Helene Bouchet (Desdemona) and Amilcar Moret Gonzalez (Othello) in Hamburg Ballet’s Othello, featured at Harris Theater of Music and Dance as part of Shakespeare 400 Chicago in 2016.

Helene Bouchet (Desdemona) and Amilcar Moret Gonzalez (Othello) in Hamburg Ballet’s Othello, featured at Harris Theater of Music and Dance as part of Shakespeare 400 Chicago in 2016. Image by Hamburg Ballet

Shakespeare 400 Chicago announced its full festival line-up this week, and it will feature 850 events in museums, restaurants, parks and schools around Chicago. The yearlong event is spearheaded by the Chicago Shakespeare Theatre, and will include theatre, opera, music, dance, cuisine, exhibitions, workshops and discussion series.

Performances will include the Supernatural Shakespeare exhibition at the Art Institute of Chicago, a performance of Romeo and Juliet by the Joffrey Ballet, a performance of Richard III by The Gift Theatre Company and many more performances through 2016.

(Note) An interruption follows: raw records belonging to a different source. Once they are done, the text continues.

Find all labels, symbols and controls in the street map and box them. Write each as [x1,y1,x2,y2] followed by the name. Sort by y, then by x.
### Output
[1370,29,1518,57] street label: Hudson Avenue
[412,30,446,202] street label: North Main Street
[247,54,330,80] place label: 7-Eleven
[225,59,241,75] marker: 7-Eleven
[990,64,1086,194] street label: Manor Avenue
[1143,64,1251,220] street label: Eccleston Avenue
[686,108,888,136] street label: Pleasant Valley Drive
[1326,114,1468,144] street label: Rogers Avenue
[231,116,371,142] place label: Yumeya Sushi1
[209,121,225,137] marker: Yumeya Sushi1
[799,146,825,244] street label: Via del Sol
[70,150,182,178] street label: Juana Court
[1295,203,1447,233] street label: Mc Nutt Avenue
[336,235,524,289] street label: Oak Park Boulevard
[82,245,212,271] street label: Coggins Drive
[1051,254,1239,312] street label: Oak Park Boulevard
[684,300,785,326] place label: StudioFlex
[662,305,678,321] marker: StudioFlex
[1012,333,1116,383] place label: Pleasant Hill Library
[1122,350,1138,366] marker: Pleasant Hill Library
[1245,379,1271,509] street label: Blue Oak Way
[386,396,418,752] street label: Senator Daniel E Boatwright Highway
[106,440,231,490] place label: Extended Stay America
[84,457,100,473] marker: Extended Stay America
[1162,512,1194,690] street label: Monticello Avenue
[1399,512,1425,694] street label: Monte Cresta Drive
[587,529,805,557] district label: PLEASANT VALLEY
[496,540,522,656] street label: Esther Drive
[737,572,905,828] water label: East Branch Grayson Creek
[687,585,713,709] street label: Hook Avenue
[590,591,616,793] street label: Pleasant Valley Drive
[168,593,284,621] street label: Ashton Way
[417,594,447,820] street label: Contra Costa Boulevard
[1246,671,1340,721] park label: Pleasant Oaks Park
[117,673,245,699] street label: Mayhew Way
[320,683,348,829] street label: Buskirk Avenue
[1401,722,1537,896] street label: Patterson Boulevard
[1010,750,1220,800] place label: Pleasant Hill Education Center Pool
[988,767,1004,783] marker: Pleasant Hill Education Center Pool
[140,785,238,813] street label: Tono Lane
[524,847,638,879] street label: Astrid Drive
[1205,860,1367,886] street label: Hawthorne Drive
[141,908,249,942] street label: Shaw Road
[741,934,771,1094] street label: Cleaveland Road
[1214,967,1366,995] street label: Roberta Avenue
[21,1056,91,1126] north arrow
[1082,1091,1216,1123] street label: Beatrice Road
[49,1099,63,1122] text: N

There will also be a celebration of Shakespeare through the city’s culinary scene. Culinary Complete Works “translates the 38 plays of Shakespeare through the immense talents of 38 of Chicago’s most inventive chefs in restaurants across the city”. Even craft beer makers will get in on the celebration, a North Coast Brewing Co. will release a special Shakespeare 400 Chicago edition of a popular beer called Puck.

But Chicago is not the only city to mark the death of the bard. A tour of the Folger Shakespeare Library’s copies of the First Folio will make its way to every American state. In Shakespeare’s birthplace, England, a major exhibition at the British Library will cast light on how he became a cultural giant through ten performances.